Spotlights

SXSW Film Festival: Five in Focus

Spotlights

Spectres of the Spectrum

"My project has to do with media archeology," says Spectres of the Spectrum director Craig Baldwin. "It's about going back and finding the artifacts from early television and capturing that weird sense of time and awkwardness that was present back then." There's more to it than that, though. Spectres is the San Francisco native's fourth feature, following 1991's cult classic Tribulation 99: Alien Anomalies Under America, 1992's O No Coronado, and 1995's Negativland/U2 dustup Sonic Outlaws. Like those films, the only thing Spectres guarantees is that you're in for a mind-expanding whirlwind of a ride.

Baldwin, who uses an almost cut-and-paste style in his work, has raided the cinematic and societal liquor cabinet on this one, weaving a complex tale of a post-apocalyptic informational meltdown that leaves his protagonists -- Sam Kilcoyne's Yogi and his daughter BooBoo (Caroline Koebel) -- to save the world through, among other methods, mental time travel and seething irony. It's a battle against NEO -- the New Electronic Order -- and Baldwin, who appears to have more paranoid ideas than any one person should rationally be allowed, fires all his missiles all the time.

Utilizing bits and pieces from old kinescope television programs such as the peculiarly satisfying boomer kidshow Science in Action as well as chunks of educational Sputnik shorts and pretty much anything else Baldwin can get his hands on, Spectres is truly a work of stunning originality.

Speaking of the retro feel to his film, Baldwin says, "The military-industrial ideology at the time was just so blatant and so absurd, and I was attracted to the material as raw material, just as any collage person would look for something that had kind of a good look to it. Along with this brilliant look that I found came this kind of technophilia which, in turn, I'm criticizing. I call that a parallax: criticizing the present technophilia by looking at the Nineties and the Fifties at the same time. It makes it that much more easy to make fun of this blatant, unconditional embrace of, you know, post-war technology."

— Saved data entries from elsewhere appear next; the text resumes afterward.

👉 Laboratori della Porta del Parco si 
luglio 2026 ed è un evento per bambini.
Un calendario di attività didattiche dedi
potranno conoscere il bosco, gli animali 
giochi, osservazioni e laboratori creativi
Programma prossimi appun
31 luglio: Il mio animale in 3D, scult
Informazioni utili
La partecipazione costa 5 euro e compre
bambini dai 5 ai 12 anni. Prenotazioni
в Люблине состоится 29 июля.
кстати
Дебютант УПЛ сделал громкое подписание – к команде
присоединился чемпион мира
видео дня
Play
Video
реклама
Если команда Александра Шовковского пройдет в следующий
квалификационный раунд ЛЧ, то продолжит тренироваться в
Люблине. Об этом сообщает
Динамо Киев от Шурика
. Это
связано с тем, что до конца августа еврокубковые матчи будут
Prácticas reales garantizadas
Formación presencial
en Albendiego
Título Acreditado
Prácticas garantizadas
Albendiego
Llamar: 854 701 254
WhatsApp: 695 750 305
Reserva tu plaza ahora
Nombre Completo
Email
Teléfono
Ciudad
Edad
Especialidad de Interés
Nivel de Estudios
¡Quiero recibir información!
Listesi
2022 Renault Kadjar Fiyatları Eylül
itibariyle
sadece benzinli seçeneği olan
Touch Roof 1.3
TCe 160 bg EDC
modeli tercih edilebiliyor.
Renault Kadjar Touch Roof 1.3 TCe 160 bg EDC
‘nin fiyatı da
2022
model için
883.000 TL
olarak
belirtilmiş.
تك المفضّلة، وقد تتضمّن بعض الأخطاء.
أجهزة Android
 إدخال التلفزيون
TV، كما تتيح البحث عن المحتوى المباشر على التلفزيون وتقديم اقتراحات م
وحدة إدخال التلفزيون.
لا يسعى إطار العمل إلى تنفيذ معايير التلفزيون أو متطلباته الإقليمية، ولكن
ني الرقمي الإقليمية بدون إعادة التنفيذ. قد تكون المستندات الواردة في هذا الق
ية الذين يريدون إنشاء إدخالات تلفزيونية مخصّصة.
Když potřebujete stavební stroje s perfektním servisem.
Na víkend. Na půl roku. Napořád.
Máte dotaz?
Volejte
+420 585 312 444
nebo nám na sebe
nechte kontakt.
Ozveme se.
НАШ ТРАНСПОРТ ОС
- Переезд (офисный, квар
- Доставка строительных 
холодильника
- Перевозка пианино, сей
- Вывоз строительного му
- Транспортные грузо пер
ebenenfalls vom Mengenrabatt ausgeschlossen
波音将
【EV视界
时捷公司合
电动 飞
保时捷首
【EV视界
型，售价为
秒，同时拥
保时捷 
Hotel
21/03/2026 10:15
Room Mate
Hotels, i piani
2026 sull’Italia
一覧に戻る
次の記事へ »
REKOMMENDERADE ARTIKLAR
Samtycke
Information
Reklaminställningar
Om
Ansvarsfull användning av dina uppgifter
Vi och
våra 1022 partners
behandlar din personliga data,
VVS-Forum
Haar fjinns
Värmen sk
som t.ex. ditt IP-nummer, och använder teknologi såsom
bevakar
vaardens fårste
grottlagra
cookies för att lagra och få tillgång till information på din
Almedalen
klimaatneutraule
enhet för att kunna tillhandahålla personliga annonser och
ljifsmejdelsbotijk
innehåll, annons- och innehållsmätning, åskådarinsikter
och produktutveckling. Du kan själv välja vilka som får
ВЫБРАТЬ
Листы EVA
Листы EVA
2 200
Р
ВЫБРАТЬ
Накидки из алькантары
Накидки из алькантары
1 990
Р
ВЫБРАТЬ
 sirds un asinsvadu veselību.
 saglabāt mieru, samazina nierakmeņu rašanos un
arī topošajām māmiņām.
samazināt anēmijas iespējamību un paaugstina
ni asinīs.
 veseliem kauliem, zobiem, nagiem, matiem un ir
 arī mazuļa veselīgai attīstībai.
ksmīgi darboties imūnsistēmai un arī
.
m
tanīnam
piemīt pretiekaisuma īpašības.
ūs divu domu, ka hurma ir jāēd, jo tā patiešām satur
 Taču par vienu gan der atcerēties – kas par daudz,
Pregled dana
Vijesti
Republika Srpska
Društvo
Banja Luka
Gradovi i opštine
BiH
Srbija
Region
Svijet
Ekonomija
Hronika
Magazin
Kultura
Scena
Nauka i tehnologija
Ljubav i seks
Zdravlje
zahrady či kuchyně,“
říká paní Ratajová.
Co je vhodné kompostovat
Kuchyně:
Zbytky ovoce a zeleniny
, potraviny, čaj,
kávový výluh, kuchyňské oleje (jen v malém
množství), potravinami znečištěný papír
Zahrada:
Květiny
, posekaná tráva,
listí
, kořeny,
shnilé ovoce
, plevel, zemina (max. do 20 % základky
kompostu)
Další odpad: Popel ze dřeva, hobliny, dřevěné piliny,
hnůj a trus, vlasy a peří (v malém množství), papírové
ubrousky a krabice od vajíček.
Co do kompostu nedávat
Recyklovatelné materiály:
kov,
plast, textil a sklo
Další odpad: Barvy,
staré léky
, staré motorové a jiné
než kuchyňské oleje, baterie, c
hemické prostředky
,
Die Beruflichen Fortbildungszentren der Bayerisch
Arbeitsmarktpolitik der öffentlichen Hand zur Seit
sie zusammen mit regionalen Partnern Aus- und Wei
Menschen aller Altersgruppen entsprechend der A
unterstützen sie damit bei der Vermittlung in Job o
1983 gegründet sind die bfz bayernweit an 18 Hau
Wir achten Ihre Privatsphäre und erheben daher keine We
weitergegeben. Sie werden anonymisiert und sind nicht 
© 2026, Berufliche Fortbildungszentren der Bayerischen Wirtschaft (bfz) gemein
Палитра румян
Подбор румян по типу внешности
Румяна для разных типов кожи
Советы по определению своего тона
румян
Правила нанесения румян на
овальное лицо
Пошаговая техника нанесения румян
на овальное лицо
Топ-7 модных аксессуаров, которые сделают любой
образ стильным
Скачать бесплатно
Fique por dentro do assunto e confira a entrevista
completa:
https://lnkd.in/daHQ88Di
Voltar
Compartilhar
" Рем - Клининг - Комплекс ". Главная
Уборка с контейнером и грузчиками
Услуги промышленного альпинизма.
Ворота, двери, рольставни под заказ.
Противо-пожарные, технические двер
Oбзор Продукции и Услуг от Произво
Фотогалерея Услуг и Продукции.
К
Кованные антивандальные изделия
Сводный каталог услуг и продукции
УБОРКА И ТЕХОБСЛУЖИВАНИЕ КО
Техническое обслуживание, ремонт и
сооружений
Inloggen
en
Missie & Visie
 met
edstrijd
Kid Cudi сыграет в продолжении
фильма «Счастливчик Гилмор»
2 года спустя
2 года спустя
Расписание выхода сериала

Trying to follow Baldwin's train of thought -- both in his film and during a conversation -- requires patience, or, at the very least, an ability to let the guy take the ball and run with it. If you trust him to blow your mind, though, he'll do it in spades: Craig Baldwin is nothing if not intellectually explosive, and it shows in his films. Purists may wonder if Spectres even qualifies as a "real" film -- there's so many different parts and ideas to it, and so much found footage to which, apparently, a story has been later grafted, that it's almost as if the director were working in tandem with William S. Burroughs, downloading the late author's mental free-for-all from the great beyond and cutting and pasting it directly into his weird, wild film. Love it or hate it (you'll love it), there's nothing else that even comes close to Baldwin's warped and manic vision.

Mon, Mar 13, 9:30pm


Spectres of the Spectrum is co-sponsored by the Austin Film Society as part of its "Expanding Cinema" series. Admission is free with a SXSW film pass, or $6 for the general public/$4 for AFS members.